Aim of the exercise: In the listing below, every line with the word "Brighton" needs to be copied.

┌──

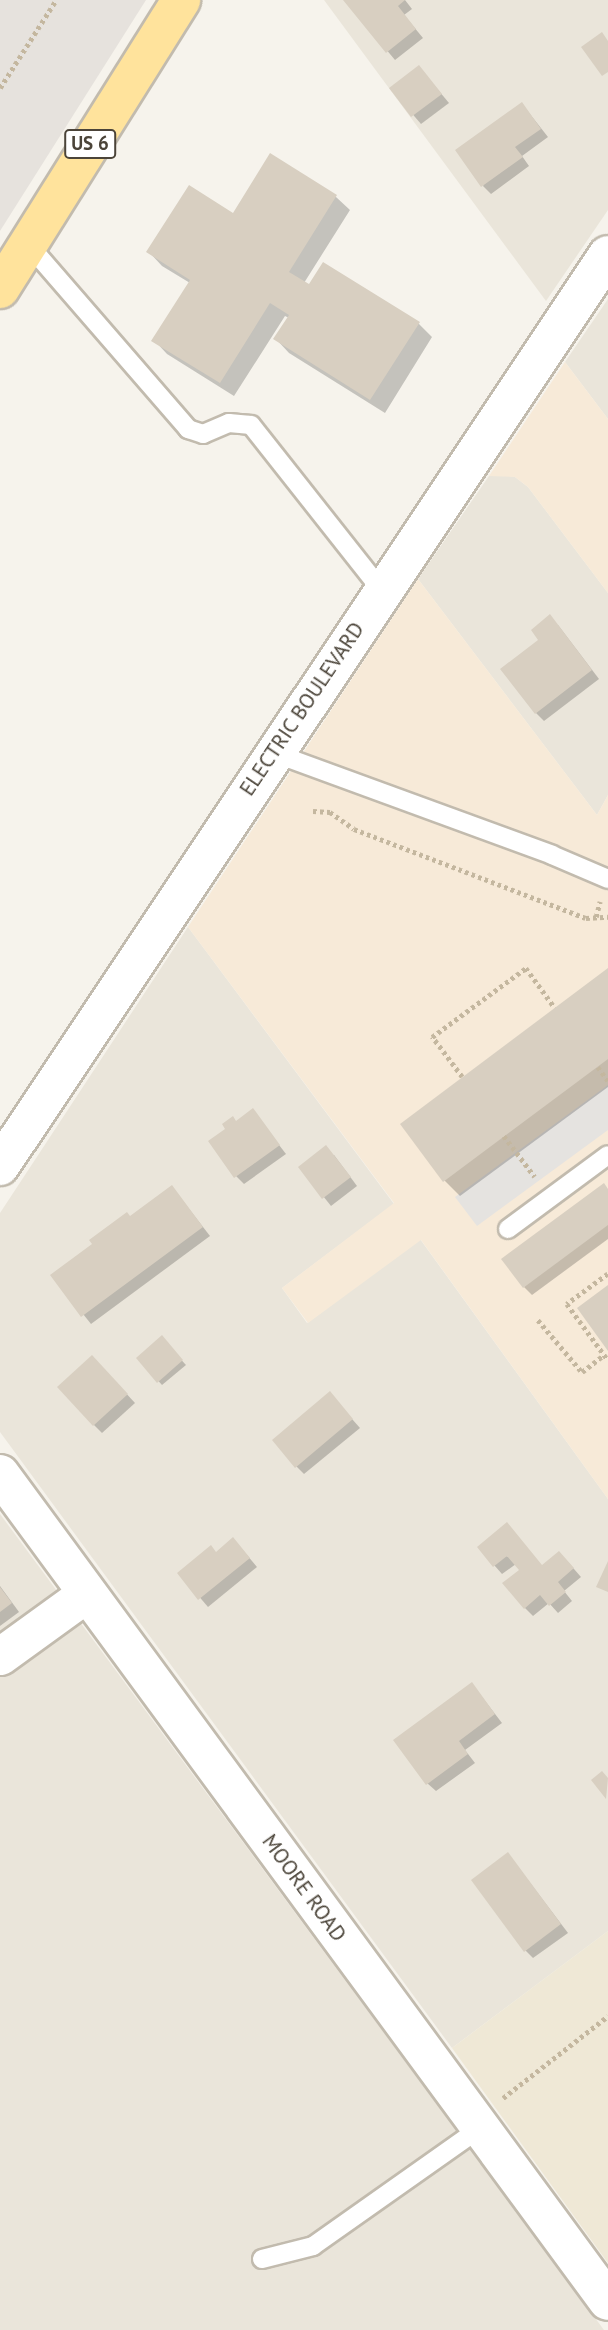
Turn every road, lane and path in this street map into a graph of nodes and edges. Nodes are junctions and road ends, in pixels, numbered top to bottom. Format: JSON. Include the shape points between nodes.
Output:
{"nodes":[{"id":1,"x":56,"y":0,"type":"edge"},
{"id":2,"x":181,"y":0,"type":"edge"},
{"id":3,"x":0,"y":88,"type":"edge"},
{"id":4,"x":28,"y":244,"type":"junction"},
{"id":5,"x":608,"y":255,"type":"edge"},
{"id":6,"x":0,"y":289,"type":"edge"},
{"id":7,"x":382,"y":591,"type":"junction"},
{"id":8,"x":273,"y":752,"type":"junction"},
{"id":9,"x":313,"y":811,"type":"dead end"},
{"id":10,"x":608,"y":879,"type":"edge"},
{"id":11,"x":608,"y":916,"type":"edge"},
{"id":12,"x":555,"y":1008,"type":"dead end"},
{"id":13,"x":598,"y":1067,"type":"dead end"},
{"id":14,"x":462,"y":1077,"type":"dead end"},
{"id":15,"x":608,"y":1081,"type":"edge"},
{"id":16,"x":504,"y":1136,"type":"dead end"},
{"id":17,"x":608,"y":1155,"type":"edge"},
{"id":18,"x":0,"y":1166,"type":"edge"},
{"id":19,"x":550,"y":1198,"type":"junction"},
{"id":20,"x":508,"y":1229,"type":"dead end"},
{"id":21,"x":608,"y":1274,"type":"edge"},
{"id":22,"x":538,"y":1320,"type":"dead end"},
{"id":23,"x":606,"y":1358,"type":"edge"},
{"id":24,"x":0,"y":1474,"type":"edge"},
{"id":25,"x":87,"y":1592,"type":"junction"},
{"id":26,"x":0,"y":1656,"type":"edge"},
{"id":27,"x":608,"y":2016,"type":"edge"},
{"id":28,"x":477,"y":2123,"type":"junction"},
{"id":29,"x":262,"y":2259,"type":"dead end"},
{"id":30,"x":608,"y":2301,"type":"edge"}],
"edges":[{"from":1,"to":3,"type":"path"},
{"from":2,"to":4,"type":"main road","number":"US 6"},
{"from":4,"to":6,"type":"main road","number":"US 6"},
{"from":4,"to":7,"type":"lane","via":[[188,429],[203,435],[229,423],[251,425]]},
{"from":5,"to":7,"type":"street","name":"ELECTRIC BOULEVARD"},
{"from":7,"to":8,"type":"street","name":"ELECTRIC BOULEVARD"},
{"from":8,"to":10,"type":"lane"},
{"from":8,"to":18,"type":"street","name":"ELECTRIC BOULEVARD"},
{"from":9,"to":11,"type":"path","via":[[330,811],[354,829],[586,918]]},
{"from":12,"to":14,"type":"path","via":[[526,968],[432,1037]]},
{"from":13,"to":15,"type":"path"},
{"from":16,"to":19,"type":"path"},
{"from":17,"to":19,"type":"lane"},
{"from":19,"to":20,"type":"lane"},
{"from":21,"to":23,"type":"path","via":[[567,1304]]},
{"from":22,"to":23,"type":"path","via":[[582,1372]]},
{"from":24,"to":25,"type":"street","name":"MOORE ROAD"},
{"from":25,"to":26,"type":"street"},
{"from":25,"to":28,"type":"street","name":"MOORE ROAD"},
{"from":27,"to":28,"type":"path"},
{"from":28,"to":29,"type":"lane","via":[[313,2246]]},
{"from":28,"to":30,"type":"street","name":"MOORE ROAD"}]}
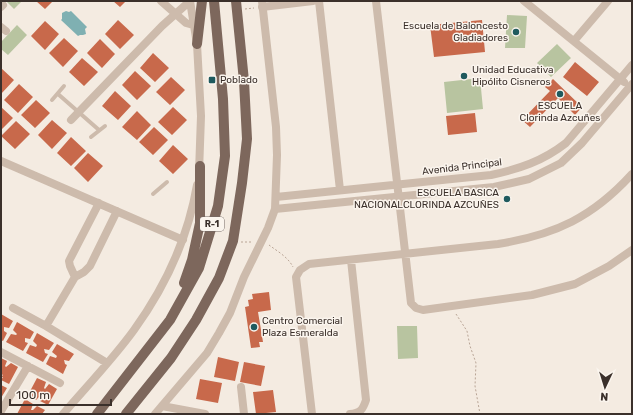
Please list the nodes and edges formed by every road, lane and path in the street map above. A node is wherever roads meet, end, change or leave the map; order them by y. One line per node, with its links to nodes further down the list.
1 (161, 1): 12 (street)
2 (190, 1): 12 (street); 13 (street)
3 (202, 1): 15 (main road)
4 (214, 1): 49 (main road, R-1)
5 (313, 1): 10 (street)
6 (319, 1): 32 (street)
7 (376, 1): 31 (street)
8 (524, 1): 14 (street)
9 (608, 1): 14 (street)
10 (262, 4): 11 (path); 35 (street)
11 (236, 5): 40 (main road, R-1)
12 (175, 14): 13 (street); 22 (street)
13 (193, 25): 15 (street)
14 (574, 41): 17 (street)
15 (197, 44): 28 (street)
16 (632, 65): 17 (street, Avenida Principal)
17 (620, 78): 19 (street); 31 (street, Avenida Principal)
18 (64, 86): 20 (lane)
19 (631, 87): 34 (street)
20 (58, 94): 21 (lane); 22 (lane)
21 (52, 100)
22 (79, 112): 23 (street); 25 (lane)
23 (71, 120)
24 (105, 126): 25 (lane)
25 (99, 130): 26 (lane)
26 (91, 137)
27 (1, 161): 36 (street)
28 (200, 166): 39 (street); 49 (main road)
29 (632, 174): 43 (street)
30 (167, 182): 33 (lane)
31 (397, 185): 32 (street, Avenida Principal); 34 (street)
32 (340, 190): 35 (street, Avenida Principal)
33 (153, 194)
34 (399, 196): 37 (street); 43 (street)
35 (276, 197): 37 (street)
36 (99, 203): 38 (street); 46 (street)
37 (275, 209): 41 (street)
38 (117, 211): 39 (street); 46 (street)
39 (183, 240): 52 (street)
40 (232, 241): 41 (path); 60 (main road, R-1)
41 (264, 243): 45 (path); 56 (street)
42 (632, 250): 48 (street)
43 (405, 254): 44 (street); 48 (street)
44 (351, 260): 45 (street); 65 (street)
45 (296, 277): 64 (street)
46 (75, 278): 50 (street)
47 (13, 308): 50 (street)
48 (450, 308): 66 (path)
49 (173, 314): 59 (main road, R-1)
50 (46, 326): 52 (street)
51 (1, 352): 53 (street)
52 (107, 363): 58 (street)
53 (28, 366): 54 (street); 57 (street)
54 (60, 384)
55 (240, 387): 63 (street)
56 (162, 406): 61 (street); 62 (street)
57 (1, 411)
58 (63, 414)
59 (97, 414)
60 (126, 414)
61 (155, 414)
62 (205, 414)
63 (244, 414)
64 (312, 414)
65 (350, 414)
66 (480, 414)

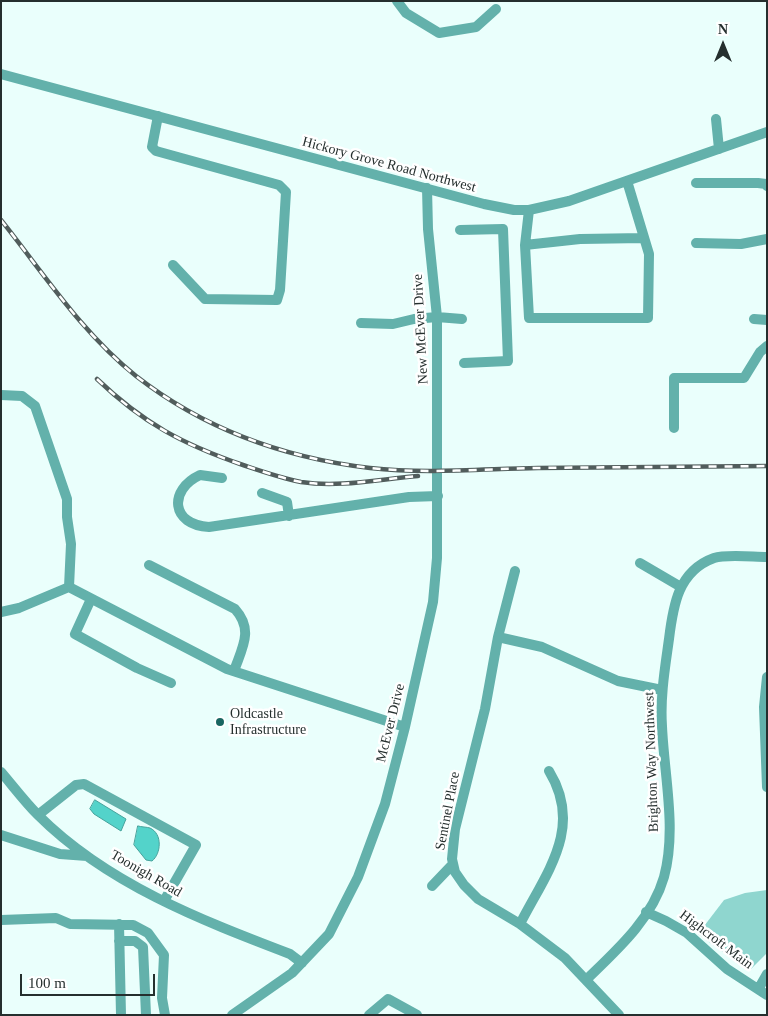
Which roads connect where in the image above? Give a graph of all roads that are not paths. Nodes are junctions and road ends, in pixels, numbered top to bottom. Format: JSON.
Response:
{"nodes":[{"id":1,"x":398,"y":1,"type":"edge"},
{"id":2,"x":496,"y":8,"type":"dead end"},
{"id":3,"x":1,"y":74,"type":"edge"},
{"id":4,"x":158,"y":116,"type":"junction"},
{"id":5,"x":716,"y":119,"type":"dead end"},
{"id":6,"x":767,"y":132,"type":"edge"},
{"id":7,"x":719,"y":149,"type":"junction"},
{"id":8,"x":627,"y":182,"type":"junction"},
{"id":9,"x":696,"y":183,"type":"dead end"},
{"id":10,"x":767,"y":186,"type":"edge"},
{"id":11,"x":427,"y":188,"type":"junction"},
{"id":12,"x":529,"y":210,"type":"junction"},
{"id":13,"x":460,"y":230,"type":"dead end"},
{"id":14,"x":644,"y":238,"type":"junction"},
{"id":15,"x":767,"y":239,"type":"edge"},
{"id":16,"x":696,"y":243,"type":"dead end"},
{"id":17,"x":525,"y":245,"type":"junction"},
{"id":18,"x":173,"y":265,"type":"dead end"},
{"id":19,"x":437,"y":317,"type":"junction"},
{"id":20,"x":462,"y":319,"type":"dead end"},
{"id":21,"x":754,"y":320,"type":"dead end"},
{"id":22,"x":767,"y":320,"type":"edge"},
{"id":23,"x":361,"y":323,"type":"dead end"},
{"id":24,"x":767,"y":346,"type":"edge"},
{"id":25,"x":464,"y":363,"type":"dead end"},
{"id":26,"x":1,"y":395,"type":"edge"},
{"id":27,"x":674,"y":428,"type":"dead end"},
{"id":28,"x":439,"y":469,"type":"joint"},
{"id":29,"x":222,"y":478,"type":"dead end"},
{"id":30,"x":262,"y":493,"type":"dead end"},
{"id":31,"x":438,"y":496,"type":"junction"},
{"id":32,"x":289,"y":516,"type":"junction"},
{"id":33,"x":767,"y":556,"type":"edge"},
{"id":34,"x":640,"y":562,"type":"dead end"},
{"id":35,"x":149,"y":565,"type":"dead end"},
{"id":36,"x":515,"y":571,"type":"dead end"},
{"id":37,"x":68,"y":587,"type":"junction"},
{"id":38,"x":680,"y":587,"type":"junction"},
{"id":39,"x":91,"y":599,"type":"junction"},
{"id":40,"x":1,"y":612,"type":"edge"},
{"id":41,"x":498,"y":637,"type":"junction"},
{"id":42,"x":234,"y":671,"type":"junction"},
{"id":43,"x":767,"y":677,"type":"edge"},
{"id":44,"x":171,"y":683,"type":"dead end"},
{"id":45,"x":662,"y":690,"type":"junction"},
{"id":46,"x":405,"y":727,"type":"junction"},
{"id":47,"x":548,"y":771,"type":"dead end"},
{"id":48,"x":1,"y":772,"type":"edge"},
{"id":49,"x":767,"y":787,"type":"edge"},
{"id":50,"x":38,"y":815,"type":"junction"},
{"id":51,"x":1,"y":835,"type":"edge"},
{"id":52,"x":90,"y":857,"type":"junction"},
{"id":53,"x":454,"y":864,"type":"junction"},
{"id":54,"x":432,"y":886,"type":"dead end"},
{"id":55,"x":164,"y":901,"type":"junction"},
{"id":56,"x":646,"y":912,"type":"junction"},
{"id":57,"x":1,"y":920,"type":"edge"},
{"id":58,"x":119,"y":924,"type":"junction"},
{"id":59,"x":520,"y":924,"type":"junction"},
{"id":60,"x":119,"y":941,"type":"junction"},
{"id":61,"x":302,"y":963,"type":"junction"},
{"id":62,"x":767,"y":974,"type":"edge"},
{"id":63,"x":587,"y":979,"type":"junction"},
{"id":64,"x":763,"y":992,"type":"edge"},
{"id":65,"x":120,"y":1015,"type":"edge"},
{"id":66,"x":146,"y":1015,"type":"edge"},
{"id":67,"x":165,"y":1015,"type":"edge"},
{"id":68,"x":232,"y":1015,"type":"edge"},
{"id":69,"x":369,"y":1015,"type":"edge"},
{"id":70,"x":417,"y":1015,"type":"edge"},
{"id":71,"x":619,"y":1015,"type":"edge"}],
"edges":[{"from":1,"to":2,"type":"street"},
{"from":3,"to":4,"type":"street","name":"Hickory Grove Road Northwest"},
{"from":4,"to":11,"type":"street","name":"Hickory Grove Road Northwest"},
{"from":4,"to":18,"type":"street"},
{"from":5,"to":7,"type":"street"},
{"from":6,"to":7,"type":"street","name":"Hickory Grove Road Northwest"},
{"from":7,"to":8,"type":"street","name":"Hickory Grove Road Northwest"},
{"from":8,"to":12,"type":"street","name":"Hickory Grove Road Northwest"},
{"from":8,"to":14,"type":"street"},
{"from":9,"to":10,"type":"street"},
{"from":11,"to":12,"type":"street","name":"Hickory Grove Road Northwest"},
{"from":11,"to":19,"type":"street","name":"New McEver Drive"},
{"from":12,"to":17,"type":"street"},
{"from":13,"to":25,"type":"street"},
{"from":14,"to":17,"type":"street"},
{"from":14,"to":17,"type":"street"},
{"from":15,"to":16,"type":"street"},
{"from":19,"to":20,"type":"street"},
{"from":19,"to":23,"type":"street"},
{"from":19,"to":28,"type":"street","name":"New McEver Drive"},
{"from":21,"to":22,"type":"street"},
{"from":24,"to":27,"type":"street"},
{"from":26,"to":37,"type":"street"},
{"from":28,"to":31,"type":"street","name":"McEver Drive"},
{"from":29,"to":32,"type":"street"},
{"from":30,"to":32,"type":"street"},
{"from":31,"to":32,"type":"street"},
{"from":31,"to":46,"type":"street","name":"McEver Drive"},
{"from":33,"to":38,"type":"street","name":"Brighton Way Northwest"},
{"from":34,"to":38,"type":"street"},
{"from":35,"to":42,"type":"street"},
{"from":36,"to":41,"type":"street","name":"Sentinel Place"},
{"from":37,"to":39,"type":"street"},
{"from":37,"to":40,"type":"street"},
{"from":38,"to":45,"type":"street","name":"Brighton Way Northwest"},
{"from":39,"to":42,"type":"street"},
{"from":39,"to":44,"type":"street"},
{"from":41,"to":45,"type":"street"},
{"from":41,"to":53,"type":"street","name":"Sentinel Place"},
{"from":42,"to":46,"type":"street"},
{"from":43,"to":49,"type":"street"},
{"from":45,"to":56,"type":"street","name":"Brighton Way Northwest"},
{"from":46,"to":61,"type":"street","name":"McEver Drive"},
{"from":47,"to":59,"type":"street"},
{"from":48,"to":50,"type":"street","name":"Toonigh Road"},
{"from":50,"to":52,"type":"street","name":"Toonigh Road"},
{"from":50,"to":55,"type":"street"},
{"from":51,"to":52,"type":"street"},
{"from":52,"to":55,"type":"street","name":"Toonigh Road"},
{"from":53,"to":54,"type":"street"},
{"from":53,"to":59,"type":"street","name":"Sentinel Place"},
{"from":55,"to":61,"type":"street","name":"Toonigh Road"},
{"from":56,"to":63,"type":"street","name":"Brighton Way Northwest"},
{"from":56,"to":64,"type":"street","name":"Highcroft Main"},
{"from":57,"to":58,"type":"street"},
{"from":58,"to":60,"type":"street"},
{"from":58,"to":67,"type":"street"},
{"from":59,"to":63,"type":"street","name":"Sentinel Place"},
{"from":60,"to":65,"type":"street"},
{"from":60,"to":66,"type":"street"},
{"from":61,"to":68,"type":"street","name":"McEver Drive"},
{"from":62,"to":64,"type":"street"},
{"from":63,"to":71,"type":"street","name":"Sentinel Place"},
{"from":69,"to":70,"type":"street"}]}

└──

Response below:
{"from":33,"to":38,"type":"street","name":"Brighton Way Northwest"},
{"from":38,"to":45,"type":"street","name":"Brighton Way Northwest"},
{"from":45,"to":56,"type":"street","name":"Brighton Way Northwest"},
{"from":56,"to":63,"type":"street","name":"Brighton Way Northwest"},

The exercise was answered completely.